** Record set follows **
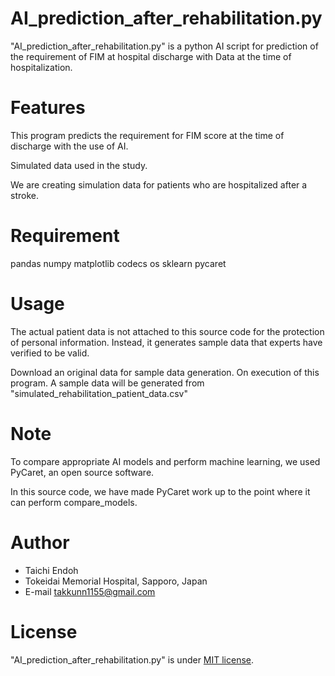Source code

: 
# AI_prediction_after_rehabilitation.py

"AI_prediction_after_rehabilitation.py" is a python AI script for prediction of the requirement of FIM at hospital discharge with Data at the time of hospitalization.

# Features

This program predicts the requirement for FIM score at the time of discharge with the use of AI.  
    
Simulated data used in the study.

We are creating simulation data for patients who are hospitalized after a stroke.

# Requirement

pandas
numpy
matplotlib
codecs
os
sklearn
pycaret

# Usage

The actual patient data is not attached to this source code for the protection of personal information.
Instead, it generates sample data that experts have verified to be valid.

Download an original data for sample data generation.
On execution of this program. A sample data will be generated from "simulated_rehabilitation_patient_data.csv"

# Note

To compare appropriate AI models and perform machine learning, we used PyCaret, an open source software.

In this source code, we have made PyCaret work up to the point where it can perform compare_models.


# Author

* Taichi Endoh
* Tokeidai Memorial Hospital, Sapporo, Japan
* E-mail takkunn1155@gmail.com


# License
"AI_prediction_after_rehabilitation.py" is under [MIT license](https://en.wikipedia.org/wiki/MIT_License).
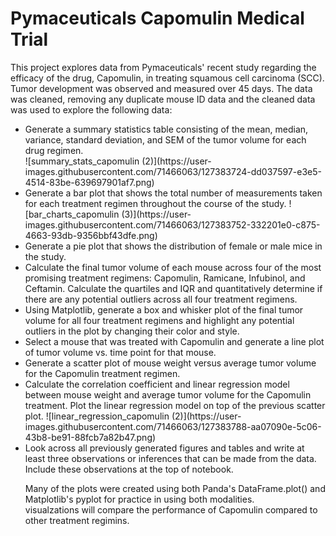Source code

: # Pymaceuticals Capomulin Medical Trial

This project explores data from Pymaceuticals' recent study regarding the efficacy of the drug, Capomulin, in treating squamous cell carcinoma (SCC). Tumor development was observed and measured over 45 days. The data was cleaned, removing any duplicate mouse ID data and the cleaned data was used to explore the following data: 

<ul><li> Generate a summary statistics table consisting of the mean, median, variance, standard deviation, and SEM of the tumor volume for each drug regimen. </li>
![summary_stats_capomulin (2)](https://user-images.githubusercontent.com/71466063/127383724-dd037597-e3e5-4514-83be-639697901af7.png)

  <li> Generate a bar plot that shows the total number of measurements taken for each treatment regimen throughout the course of the study.
![bar_charts_capomulin (3)](https://user-images.githubusercontent.com/71466063/127383752-332201e0-c875-4663-93db-9356bbf43dfe.png)

  <li> Generate a pie plot that shows the distribution of female or male mice in the study.
  <li> Calculate the final tumor volume of each mouse across four of the most promising treatment regimens: Capomulin, Ramicane, Infubinol, and Ceftamin. Calculate the quartiles and IQR and quantitatively determine if there are any potential outliers across all four treatment regimens.
  <li> Using Matplotlib, generate a box and whisker plot of the final tumor volume for all four treatment regimens and highlight any potential outliers in the plot by changing their color and style.
  <li> Select a mouse that was treated with Capomulin and generate a line plot of tumor volume vs. time point for that mouse.
  <li> Generate a scatter plot of mouse weight versus average tumor volume for the Capomulin treatment regimen.
  <li> Calculate the correlation coefficient and linear regression model between mouse weight and average tumor volume for the Capomulin treatment. Plot the linear regression model on top of the previous scatter plot.
![linear_regression_capomulin (2)](https://user-images.githubusercontent.com/71466063/127383788-aa07090e-5c06-43b8-be91-88fcb7a82b47.png)

  <li> Look across all previously generated figures and tables and write at least three observations or inferences that can be made from the data. Include these observations at the top of notebook.
    
Many of the plots were created using both Panda's DataFrame.plot() and Matplotlib's pyplot for practice in using both modalities.  
visualzations will compare the performance of Capomulin compared to other treatment regimins.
** End of Record set **
**Problem to work on:** Repeat only the stretch of data above that runs from the line with "In this source" to the line with "Capomulin Medical Trial". Keep both end lines; exclude pictures.

**Output for this task:**
In this source code, we have made PyCaret work up to the point where it can perform compare_models.


# Author

* Taichi Endoh
* Tokeidai Memorial Hospital, Sapporo, Japan
* E-mail takkunn1155@gmail.com


# License
"AI_prediction_after_rehabilitation.py" is under [MIT license](https://en.wikipedia.org/wiki/MIT_License).
Source code

: # Pymaceuticals Capomulin Medical Trial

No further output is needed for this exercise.